The truth is I started writing by accident. My mother was a teacher, yes, but other than that little detail there was little in my upbringing to suggest I ought to make words my home. Not the typical writer’s nuclear family, i.e., two parent household, educator and artisan, and shelves of hoary, dusty book spines marking every room.
My mother was a single parent managing to scratch and scrape a living, pay the bills and put food in the mouths of me plus four other siblings. Bedtime stories and the perusal of English language classics – Bronté, Eyre, Dickens or whoever – wasn’t really an option for an inner-city working class immigrant trying to settle in a new country, a new culture and language, all without the sundry comforts of friends and family for support, and all whilst managing, somehow, to study toward a teaching qualification.
And so as a boy I loved sports – football, athletics, the kind of play that was tangible and physical – and I was very good at them. I felt no need for exploring realities beyond the one available to my five senses. I was having fun in the real world, the here and now.
And so when I did, at last, start to develop an appetite for reading and a desire to write, it was, in the truest sense, a discovery, one rendered by a newfound and, in my opinion, necessary thirst to escape.
Work was pressured. There were family problems. There was a lot of stress. I needed some relief and writing, for me, somehow became that valve of respite, a way to let off steam.
And so since then this has been my belief; that creativity, at its core, isn’t a choice. It’s a compulsion, an instinct, and one that everyone possesses.
I’ll defer to the words of novelist and memoirist, Dani Shapiro, speaking about her own journey toward writing, to elaborate further.

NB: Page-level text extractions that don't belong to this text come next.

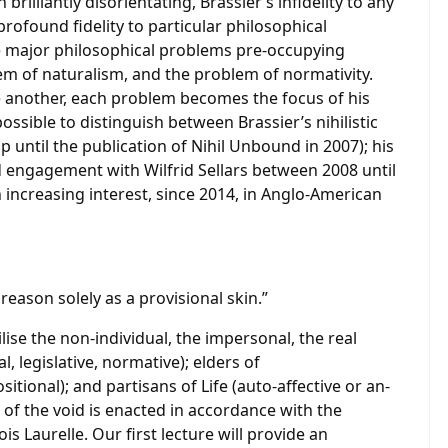
rilliantly disorientating, Brassier’s infidelity to any
profound fidelity to particular philosophical
ee major philosophical problems pre-occupying
lem of naturalism, and the problem of normativity.
 another, each problem becomes the focus of his
 possible to distinguish between Brassier’s nihilistic
p until the publication of Nihil Unbound in 2007); his
ed engagement with Wilfrid Sellars between 2008 until
 increasing interest, since 2014, in Anglo-American
 reason solely as a provisional skin.”
lise the non-individual, the impersonal, the real
l, legislative, normative); elders of
ional); and partisans of Life (auto-affective or an-
 of the void is enacted in accordance with the
s Laurelle. Our first lecture will provide an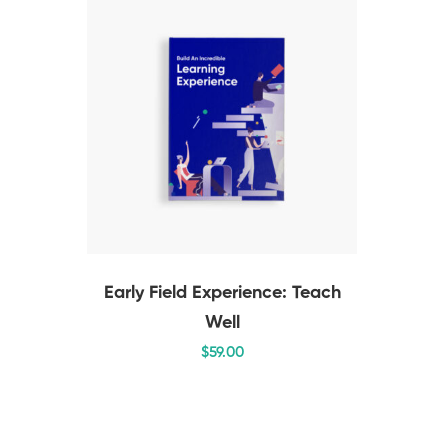
Early Field Experience: Teach
Well
$
59
.00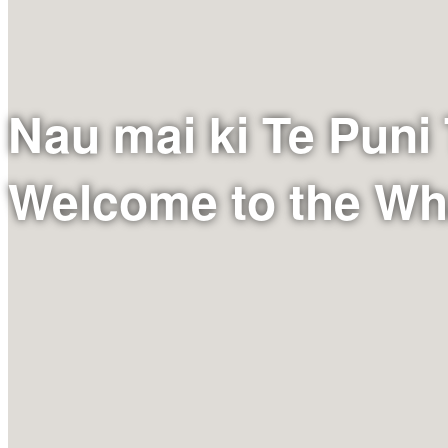
Nau mai ki Te Puni
Welcome to the W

Life was elsewhere – I was sure of it – and writing was what took me there. In my notebooks, I escaped… I tried to make sense of myself. I had no intention of becoming a writer. I didn’t know that becoming a writer was possible. Still, writing was what saved me. It presented me with a window into the infinite. It allowed me to create order out of chaos.
Dani Shapiro
And I suppose, in my way, I’ve been creating ever since.